Entre as muitas saudações pelo regresso pode assinalar-se a da revista Lusitânia, dirigida pelo Dr. Francisco de Sousa Gomes Vellozo, do Porto. A 1 de Junho de 1914 assim se expressava:
«Ei-lo que volta para alegria da caridade e bom ânimo dos soldados! Traz do exílio mais brancos os cabellos, e sente-se que não foi debalde que o látego violento da perseguição odiosíssima silvou no ar sobre a sua cabeça altiva de Bispo portuguez!
Há todavia na sua face o mesmo sorriso afável e bom que atrahe os corações e na luz dos seus olhos vibra ainda a scentelha fina do brilhantíssimo espírito que o tom firme da voz também revela...»
O venerando bispo, de 60 anos, estava muito envelhecido pela amargura do desterro.
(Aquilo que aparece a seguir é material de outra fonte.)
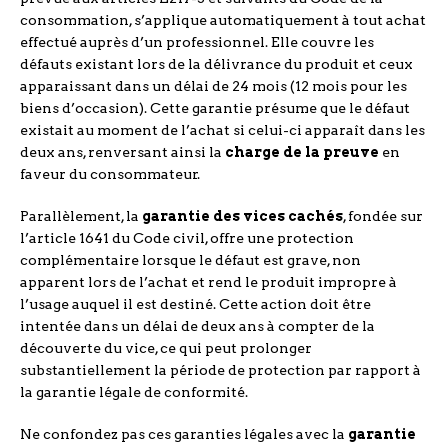
consommation, s’applique automatiquement à tout achat
effectué auprès d’un professionnel. Elle couvre les
défauts existant lors de la délivrance du produit et ceux
apparaissant dans un délai de 24 mois (12 mois pour les
biens d’occasion). Cette garantie présume que le défaut
existait au moment de l’achat si celui-ci apparaît dans les
deux ans, renversant ainsi la
charge de la preuve
en
faveur du consommateur.
Parallèlement, la
garantie des vices cachés
, fondée sur
l’article 1641 du Code civil, offre une protection
complémentaire lorsque le défaut est grave, non
apparent lors de l’achat et rend le produit impropre à
l’usage auquel il est destiné. Cette action doit être
intentée dans un délai de deux ans à compter de la
découverte du vice, ce qui peut prolonger
substantiellement la période de protection par rapport à
la garantie légale de conformité.
Ne confondez pas ces garanties légales avec la
garantie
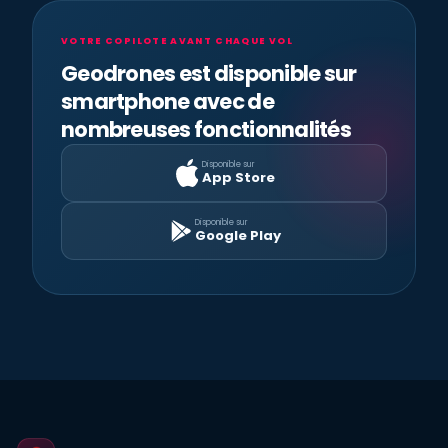
VOTRE COPILOTE AVANT CHAQUE VOL
Geodrones est disponible sur
smartphone avec de
nombreuses fonctionnalités
Disponible sur
App Store
Disponible sur
Google Play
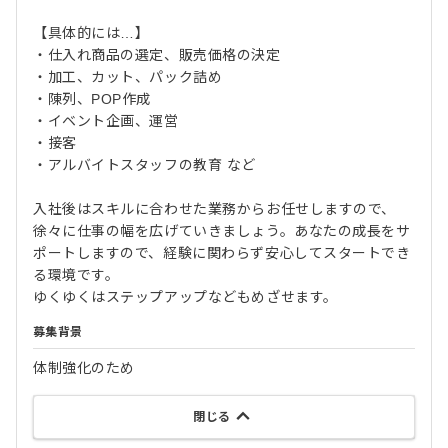
【具体的には…】
・仕入れ商品の選定、販売価格の決定
・加工、カット、パック詰め
・陳列、POP作成
・イベント企画、運営
・接客
・アルバイトスタッフの教育 など
入社後はスキルに合わせた業務からお任せしますので、
徐々に仕事の幅を広げていきましょう。あなたの成長をサ
ポートしますので、経験に関わらず安心してスタートでき
る環境です。
ゆくゆくはステップアップなどもめざせます。
募集背景
体制強化のため
閉じる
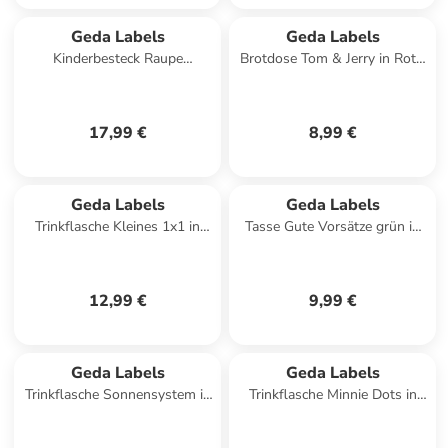
Geda Labels
Geda Labels
Kinderbesteck Raupe
Brotdose Tom & Jerry in Rot -
Nimmersatt in Silber -
16x10,5x6,5cm
20,8x14x2,5cm
17,99 €
8,99 €
Geda Labels
Geda Labels
Trinkflasche Kleines 1x1 in
Tasse Gute Vorsätze grün in
Silber - 500ml
Grün - 350ml
12,99 €
9,99 €
Geda Labels
Geda Labels
Trinkflasche Sonnensystem in
Trinkflasche Minnie Dots in
Blau - 500ml
Rosa - 500ml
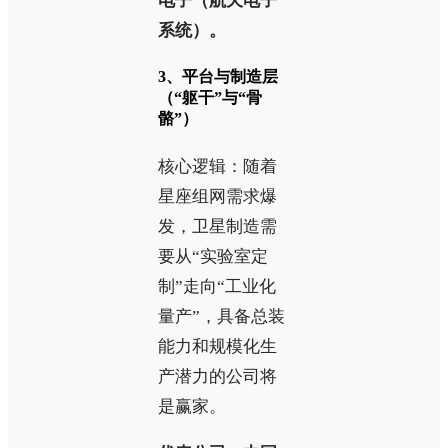
电子（航天电子
系统）。
3、平台与制造层
（“躯干”与“骨
骼”）
核心逻辑：随着
星座组网需求爆
发，卫星制造需
要从“实验室定
制”走向“工业化
量产”，具备总装
能力和规模化生
产潜力的公司将
是赢家。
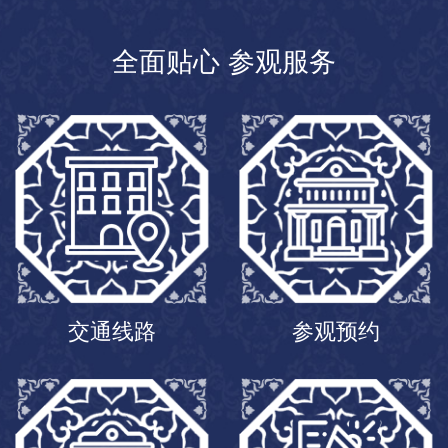
全面贴心 参观服务
交通线路
参观预约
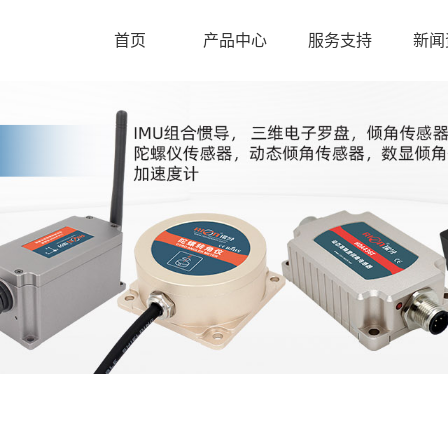
首页
产品中心
服务支持
新闻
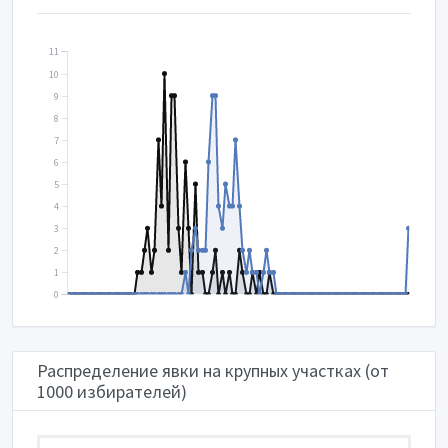
11
10
9
8
7
6
5
4
3
2
1
0
Распределение явки на крупных участках (от
1000 избирателей)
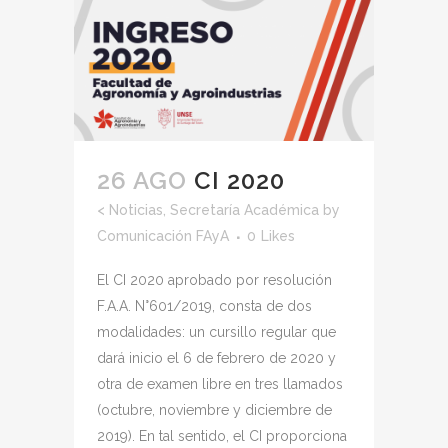
26 AGO
CI 2020
<
Noticias
,
Secretaría Académica
by
Comunicación FAyA
0
Likes
El CI 2020 aprobado por resolución
F.A.A. N°601/2019, consta de dos
modalidades: un cursillo regular que
dará inicio el 6 de febrero de 2020 y
otra de examen libre en tres llamados
(octubre, noviembre y diciembre de
2019). En tal sentido, el CI proporciona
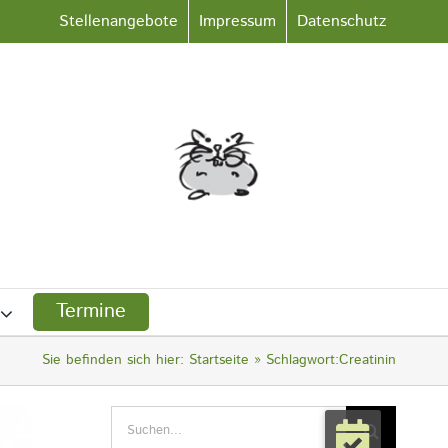
Stellenangebote
Impressum
Datenschutz
Termine
Sie befinden sich hier:
Startseite
Schlagwort:
Creatinin
Suche
nach:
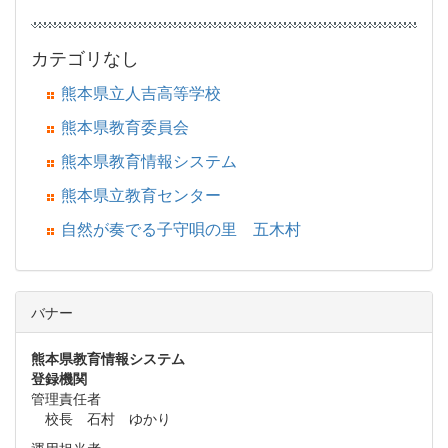
カテゴリなし
熊本県立人吉高等学校
熊本県教育委員会
熊本県教育情報システム
熊本県立教育センター
自然が奏でる子守唄の里 五木村
バナー
熊本県教育情報システム
登録機関
管理責任者
校長 石村 ゆかり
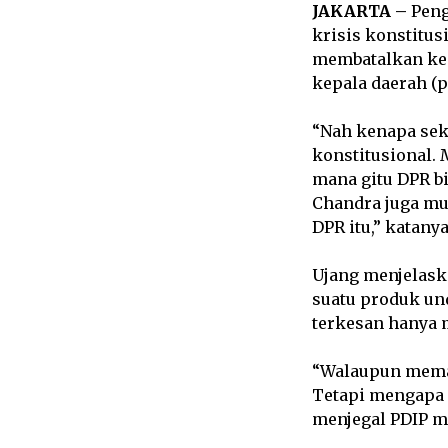
JAKARTA –
Peng
krisis konstitus
membatalkan kep
kepala daerah (p
“Nah kenapa seka
konstitusional.
mana gitu DPR b
Chandra juga mu
DPR itu,” katany
Ujang menjelask
suatu produk un
terkesan hanya 
“Walaupun mema
Tetapi mengapa 
menjegal PDIP mi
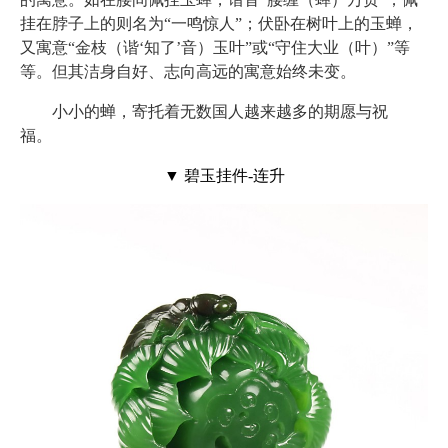
挂在脖子上的则名为“一鸣惊人”；伏卧在树叶上的玉蝉，
又寓意“金枝（谐‘知了’音）玉叶”或“守住大业（叶）”等
等。但其洁身自好、志向高远的寓意始终未变。
小小的蝉，寄托着无数国人
越来越多的
期愿与祝
福。
▼ 碧玉挂件-连升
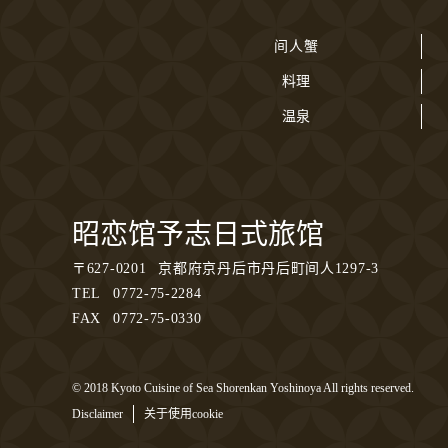
间人蟹
料理
温泉
昭恋馆予志日式旅馆
〒
627-0201
京都府京丹后市丹后町间人1297-3
TEL
0772-75-2284
FAX
0772-75-0330
© 2018 Kyoto Cuisine of Sea Shorenkan Yoshinoya All rights reserved.
Disclaimer
关于使用cookie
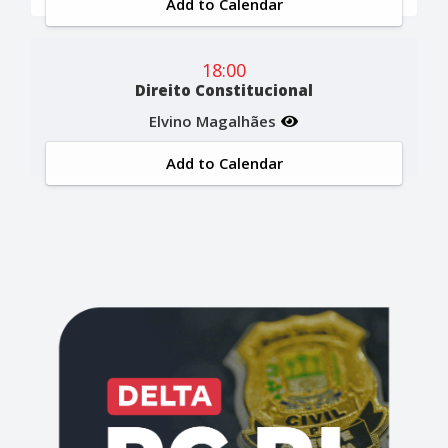
Add to Calendar
18:00
Direito Constitucional
Elvino Magalhães
Add to Calendar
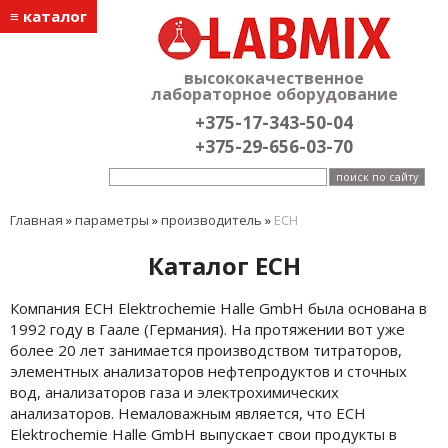
≡ каталог
высококачественное
лабораторное оборудование
+375-17-343-50-04
+375-29-656-03-70
Главная
»
параметры
»
производитель
»
ECH
Каталог ECH
Компания ECH Elektrochemie Halle GmbH была основана в
1992 году в Гаале (Германия). На протяжении вот уже
более 20 лет занимается производством титраторов,
элементных анализаторов нефтепродуктов и сточных
вод, анализаторов газа и электрохимических
анализаторов. Немаловажным является, что ECH
Elektrochemie Halle GmbH выпускает свои продукты в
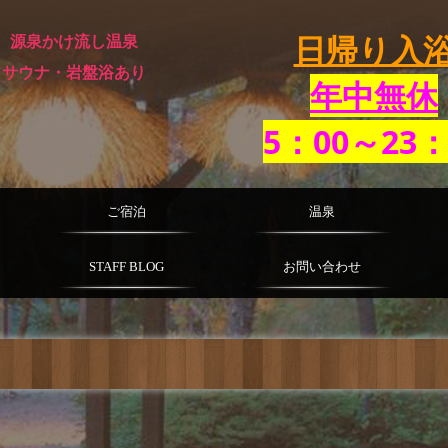
日帰り入
源泉かけ流し温泉
サウナ・岩盤浴あり
年中無休
5：00～23：
ご宿泊
温泉
STAFF BLOG
お問い合わせ
2026年
こ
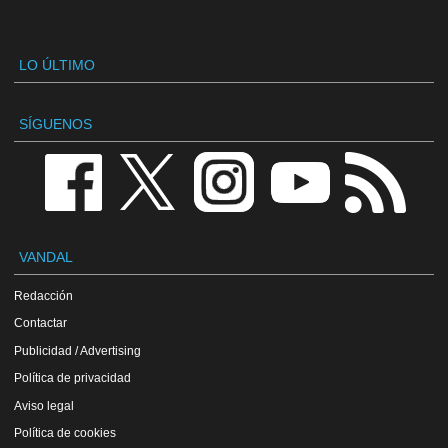
LO ÚLTIMO
SÍGUENOS
VANDAL
Redacción
Contactar
Publicidad / Advertising
Política de privacidad
Aviso legal
Política de cookies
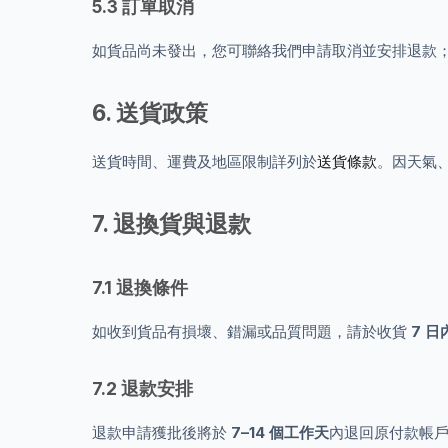
5.3 訂單取消
如貨品尚未發出，您可聯絡我們申請取消並安排退款
6. 送貨政策
送貨時間、運費及地區限制詳列於
送貨條款
。因天氣
7. 退換貨與退款
7.1 退換條件
如收到貨品有損壞、錯漏或品質問題，請於收貨
7 日
7.2 退款安排
退款申請獲批後將於
7–14 個工作天
內退回原付款帳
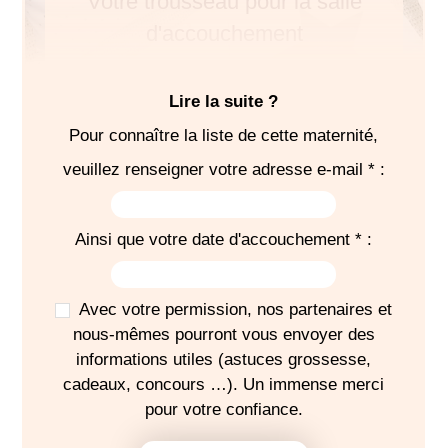
Votre trousseau pour la salle
d'accouchement
Lire la suite ?
Pour connaître la liste de cette maternité,
SÉJOUR
veuillez renseigner votre adresse e-mail * :
5
bodies
5
pyjamas
Ainsi que votre date d'accouchement * :
2 brassières laine
Chaussettes
Avec votre permission, nos partenaires et
Bonnets
nous-mêmes pourront vous envoyer des
Turbulette
informations utiles (astuces grossesse,
1
gigoteuse
cadeaux, concours …). Un immense merci
1 couverture
pour votre confiance.
-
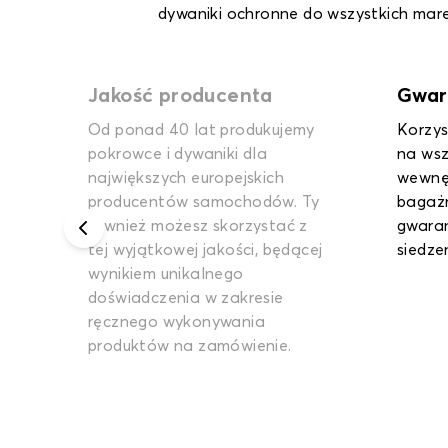
dywaniki ochronne do wszystkich marek
Gwarancja do 2 lat
Uczc
y
Korzystaj z rocznej gwarancji
Nie m
na wszystkie dywaniki
między
wewnętrzne i dywaniki
ponie
Ty
bagażnika oraz nawet 2-letniej
kontro
gwarancji na pokrowce na
produk
ej
siedzenia.
zaofer
produk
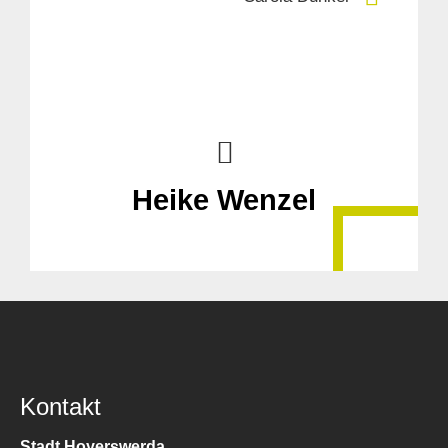
Heike Wenzel
Kontakt
Stadt Hoyerswerda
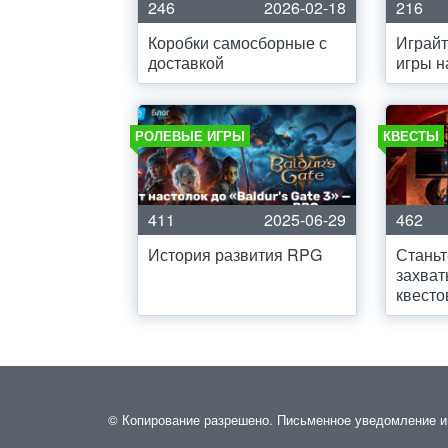
246
2026-02-18
216
Коробки самосборные с
Играйт
доставкой
игры н
РОЛЕВЫЕ ИГРЫ
КВЕСТЫ
411
2025-06-29
462
История развития RPG
Станьт
захва
квесто
© Копирование разрешено. Письменное уведомление и р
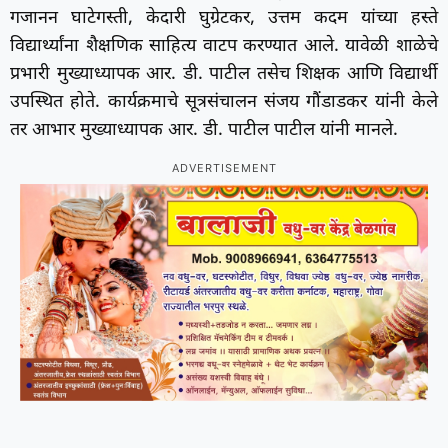
गजानन घाटेगस्ती, केदारी घुग्रेटकर, उत्तम कदम यांच्या हस्ते
विद्यार्थ्यांना शैक्षणिक साहित्य वाटप करण्यात आले. यावेळी शाळेचे
प्रभारी मुख्याध्यापक आर. डी. पाटील तसेच शिक्षक आणि विद्यार्थी
उपस्थित होते. कार्यक्रमाचे सूत्रसंचालन संजय गौंडाडकर यांनी केले
तर आभार मुख्याध्यापक आर. डी. पाटील पाटील यांनी मानले.
ADVERTISEMENT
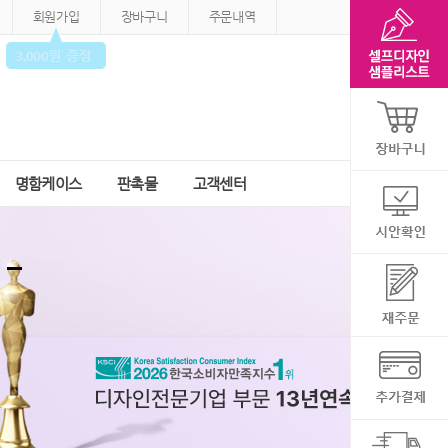
회원가입
장바구니
주문내역
명함케이스
판촉물
고객센터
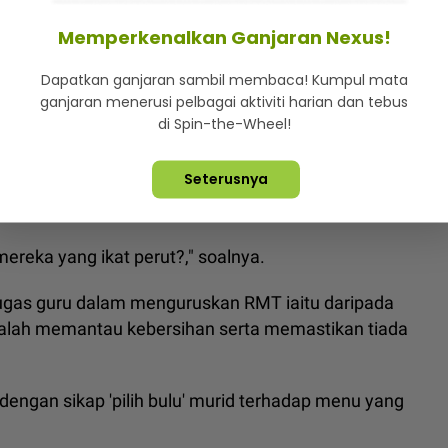
Memperkenalkan Ganjaran Nexus!
at bantuan RMT, cara si ibu 'psiko' pemikiran anak
Dapatkan ganjaran sambil membaca! Kumpul mata
ganjaran menerusi pelbagai aktiviti harian dan tebus
pengalaman melihat murid yang disenaraikan sebagai
di Spin-the-Wheel!
u sehingga RM10 sehari ke sekolah.
Seterusnya
api kalau berdasarkan rekod, pendapatan keluarga
ereka yang ikat perut?," soalnya.
ugas guru dalam menguruskan RMT iaitu daripada
lah memantau kebersihan serta memastikan tiada
dengan sikap 'pilih bulu' murid terhadap menu yang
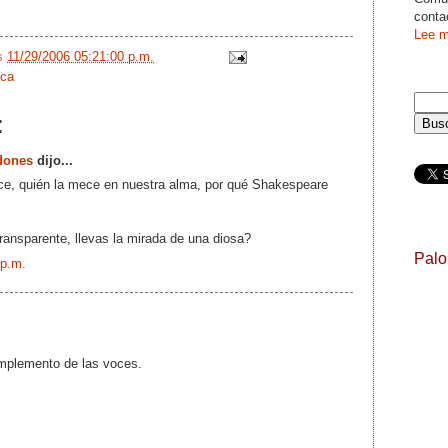
conta
Lee m
/s
11/29/2006 05:21:00 p.m.
ca
:
dones
dijo...
ce, quién la mece en nuestra alma, por qué Shakespeare
ansparente, llevas la mirada de una diosa?
Pal
 p.m.
mplemento de las voces.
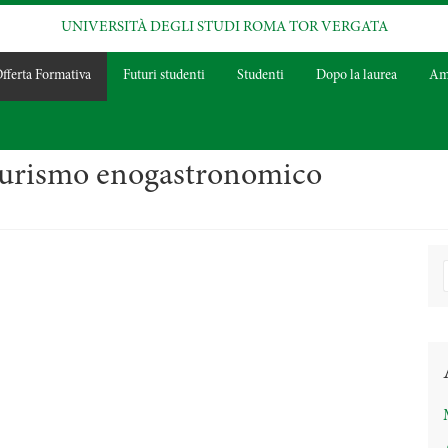
UNIVERSITÀ DEGLI STUDI ROMA TOR VERGATA
fferta Formativa
Futuri studenti
Studenti
Dopo la laurea
Amm
urismo enogastronomico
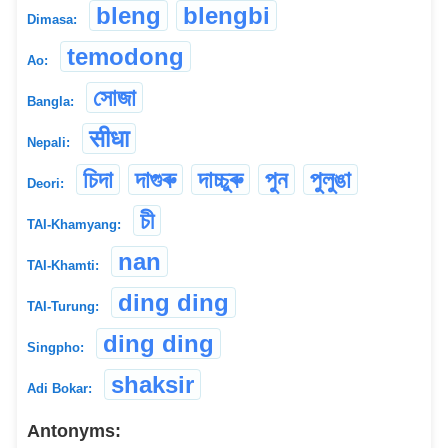
bleng
blengbi
Dimasa:
temodong
Ao:
সোজা
Bangla:
सीधा
Nepali:
চিদা
দাগুৰু
দাচ্চুৰু
পুন
পুলুঙা
Deori:
চী
TAI-Khamyang:
nan
TAI-Khamti:
ding ding
TAI-Turung:
ding ding
Singpho:
shaksir
Adi Bokar:
Antonyms:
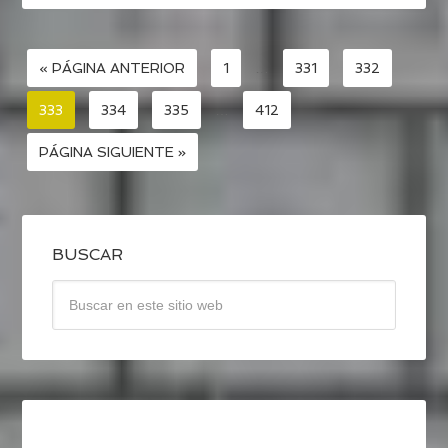
« PÁGINA ANTERIOR
1
…
331
332
333
334
335
…
412
PÁGINA SIGUIENTE »
BUSCAR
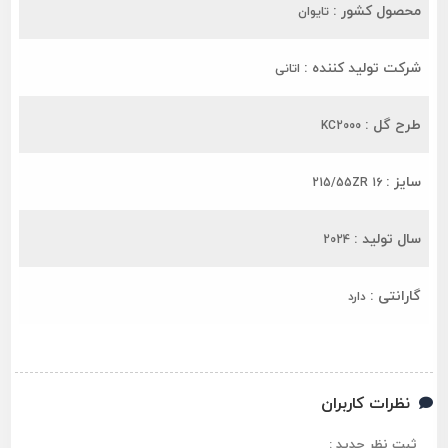
محصول کشور :
تایوان
شرکت تولید کننده :
اتانی
طرح گل :
KC2000
سایز :
215/55ZR 16
سال تولید :
2024
گارانتی :
دارد
نظرات کاربران
ثبت نظر جدید :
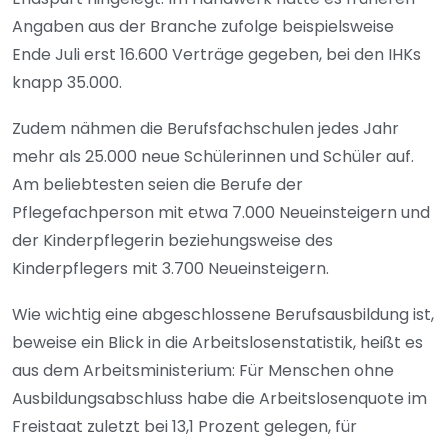
Angaben aus der Branche zufolge beispielsweise
Ende Juli erst 16.600 Verträge gegeben, bei den IHKs
knapp 35.000.
Zudem nähmen die Berufsfachschulen jedes Jahr
mehr als 25.000 neue Schülerinnen und Schüler auf.
Am beliebtesten seien die Berufe der
Pflegefachperson mit etwa 7.000 Neueinsteigern und
der Kinderpflegerin beziehungsweise des
Kinderpflegers mit 3.700 Neueinsteigern.
Wie wichtig eine abgeschlossene Berufsausbildung ist,
beweise ein Blick in die Arbeitslosenstatistik, heißt es
aus dem Arbeitsministerium: Für Menschen ohne
Ausbildungsabschluss habe die Arbeitslosenquote im
Freistaat zuletzt bei 13,1 Prozent gelegen, für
Mesmo assim não esmoreceu na sua actividade pastoral…
Em carta para Luís de Almeida Braga (13-4-1916) elogia a coragem da sua conferência pronunciada na Associação Católica do Porto, com alegria de ver um novo defender com assombro o que «muitos guardam recatadamente no seu foro íntimo, mas sem coragem de os exteriorizar». Por isso olha com esperança para o futuro apesar do quadro negro com que depara: «nem tudo são tristezas nesta babélica anarquia intelectual e moral que agita e desorienta os espíritos nas sociedades hodiernas e designadamente na portuguesa..
A 19 de Fevereiro de 1917, António Barroso redige o seu testamento. Aí testemunha com evidência a sua pobreza evangélica: «Nasci pobre, rico não vivi e pobre quero morrer, em obediência e acatamento às sábias leis da Santa Igreja católica. Por isso, e salva a liturgia, quero que o meu funeral seja o mais pobre possível.” In SNPCultura



Exéquias, na Sé, de D. António Barroso

Inventário do Paço Episcopal do Porto em 1911 - Manuel Joaquim Moreira da Rocha





O seu sucessor, D. António Barbosa Leão, apoiado por uma subscrição dos fieis da cidade, adquire, aos herdeiros dos Marqueses de Monfalim, a Casa da Torre da Marca para aí instalar a residência Episcopal. Assim, desde os finais de 1919 até 1964 esta foi ocupada por D. António Barbosa Leão, D. António Augusto de Castro Meireles, D. Agostinho de Jesus e Sousa e D. António Ferreira Gomes, e aqui funcionaram também os serviços da Cúria Episcopal.